Makalah ini berupaya mendalami masalah-masalah penting terkait dengan peraturan mengenai pekerja rumah tangga di Indonesia. Makalah ini menjelaskan tentang norma-norma hokum yang ada atau yang sedang disusun di Indonesia, baik di tingkat nasional maupun daerah. Pembahasan diawali dengan tinjauan garis besar mengenai iklim penegakan hukum dan sikap budaya berkenaan dengan para PRT di Indonesia.


PEMBAHASAN

A.  Penegakan Hukum dan Sikap Budaya terhadap PRT di Indonesia

Tidak ada undang-undang khusus di Indonesia tentang PRT, tetapi beberapa undang-undang lain memberikan perlindungan (lihat bagian Undang-undang Nasional di bawah ini). Akan tetapi, sikap budaya menunjukkan bahwa masyarakat Indonesi enggan membuat peraturan formal tentang pekerjaan rumah tangga dan, apabila ada, mereka enggan untuk menggunakan peraturan tersebut sebagai dasar untuk menyelesaikan perselisihan yang melibatkan para PRT. Kenyataannya, para pekerja rumah tangga jarang sekali disebut sebagai pekerja (workers), melainkan hanya sebagai pembantu (helper).

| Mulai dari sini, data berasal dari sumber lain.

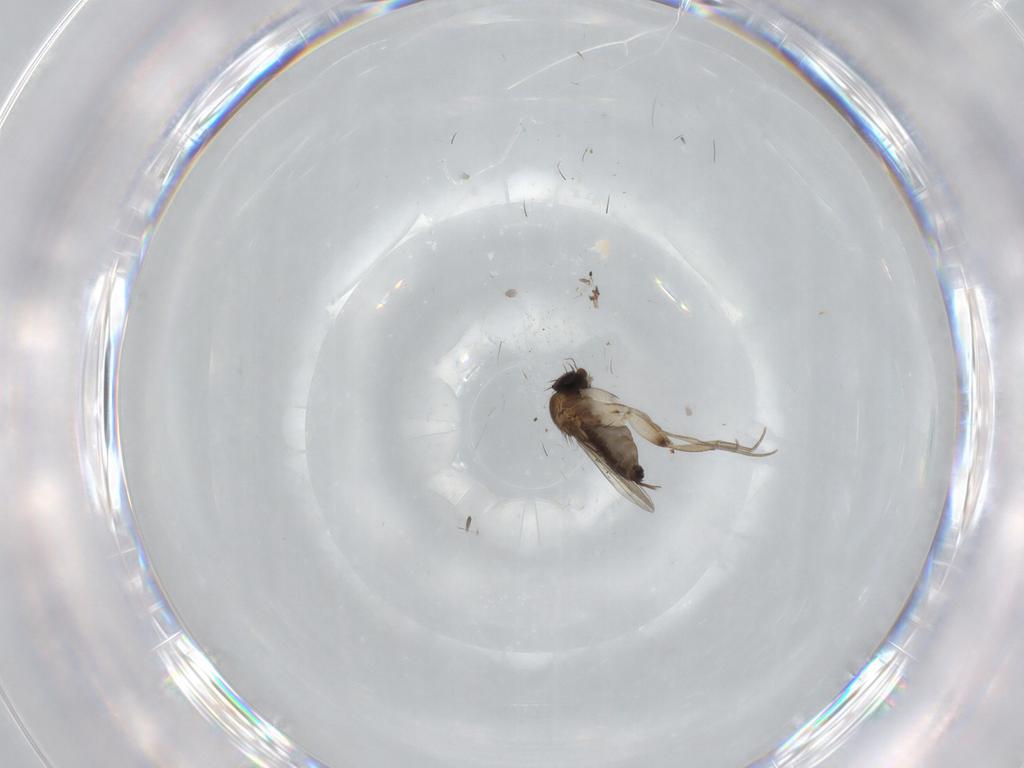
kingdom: Animalia
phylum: Arthropoda
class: Insecta
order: Diptera
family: Phoridae
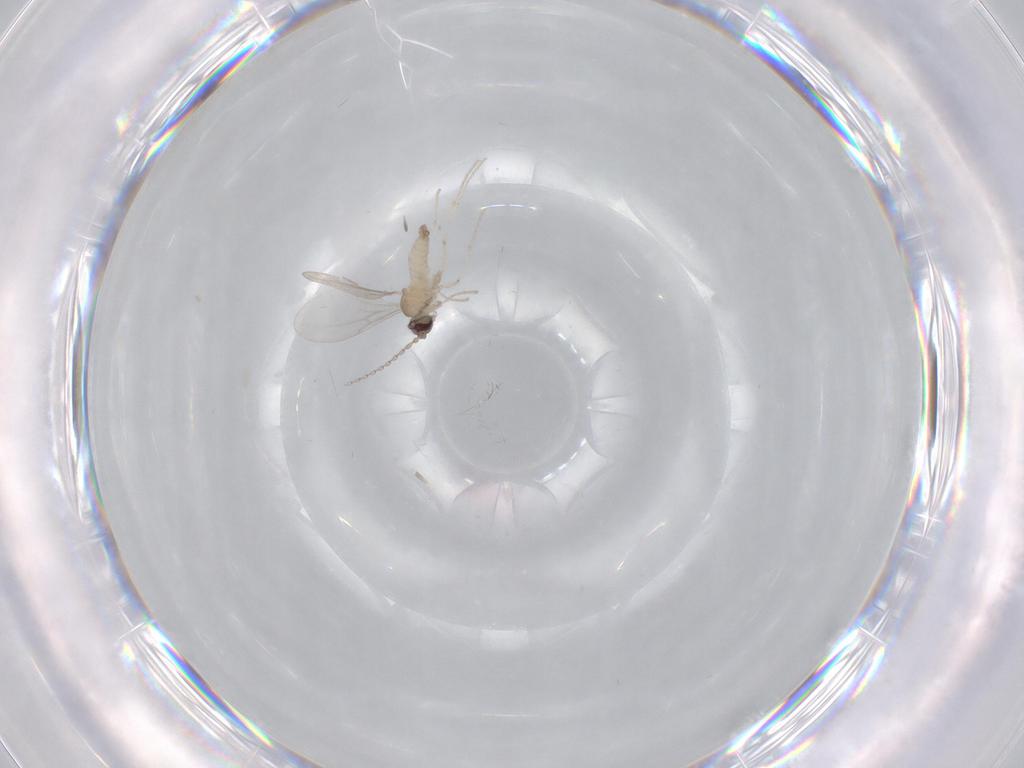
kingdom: Animalia
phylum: Arthropoda
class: Insecta
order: Diptera
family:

            Praktik menyebut para pekerja rumah tangga sebagai pembantu memperkuat keengganan budaya untuk memformalkan hubungan antara para pekerja rumah tangga dengan para majikannya, yang banyak di antaranya berasal dari keluarga jauh atau desa seasal. Sebagai gantinya, para majikan memandang peranan mereka sebagai peranan paternalistik, di mana mereka melindungi, member makan, tempat tinggal, pendidikan dan memberikan uang saku kepada pekerja rumah tangga sebagai imbalan atas tenaga yang diberikan. (Di Jawa, praktik ini disebut ngenger.2) Aspek paternal dari hubungan
kerja ini, yang dipadukan dengan fakta bahwa kebanyakan tugas dilaksanakan di dalam rumah keluarga dan tidak dianggap produktif secara ekonomi,3 berarti bahwa budaya Indonesia secara umum memandang hubungan ini sebagai hubungan yang bersifat pribadi.4 Di satu sisi masyarakat Indonesia mendukung tingkat keterlibatan pemerintah yang cukup besar diberbgai aspek perekonomian dan kehidupan, namun, disisi lain, rumah dinilai bersifat personal dan berada di luar batas jangkauan intervensi negara.
Karena sifat hubungan yang informal, kekeluargaan dan paternalistik antara PRT dan majikan, penyelesaian perselisihan yang menyangkut hak dan kewajibanpun biasanya dilakukan secara informal. Ini artinya PRT tidak memiliki akses terhadap mekanisme-mekanisme seperti pengadilan industri, yang saat ini sedang dibentuk untuk menyelesaikan perselisihan yang melibatkan para pekerja di sector formal (lihat di bawah). Lebih lanjut, apabila suatu tindak pidana terjadi dan pekerja memiliki hak
untuk melaporkan kasus tersebut kepada kepolisian, bukti empiris menunjukkan bahwa pelaporan jarang terjadi.5 Sebagai gantinya, PRT mungkin mencari bantuan untuk menyelesaikan perselisihan dari seorang anggota keluarga, rukun tetangga, rukun warga, atau kepala desa/lurah. Di Jakarta, Lembaga Bantuan Hukum Perempuan (LBH APIK) telah mulai menerima kasus-kasus yang melibatkan pelecehan serius, pemerkosaan dan pembunuhan. Akan tetapi, PRT umumnya akan menyandarkan
diri pada kemurahan hati sang majikan dan berusaha membangun hubungan yang diatur berdasarkan saling mempercayai.
Faktor-faktor budaya yang diuraikan di atas mengurangi kapasitas masyarakat Indonesia untuk membuat undang-undang bagi perlindungan PRT maupun untuk menegakkan undang-undang yang sudah ada. Sebagai contoh, ketika seseorang melapor ke kepolisian, ia seringkali dituduh tidak mengambil langkah-langkah yang memadai untuk menghindari kekerasan atau eksploitasi, atau bahkan memancing terjadinya hal tersebut.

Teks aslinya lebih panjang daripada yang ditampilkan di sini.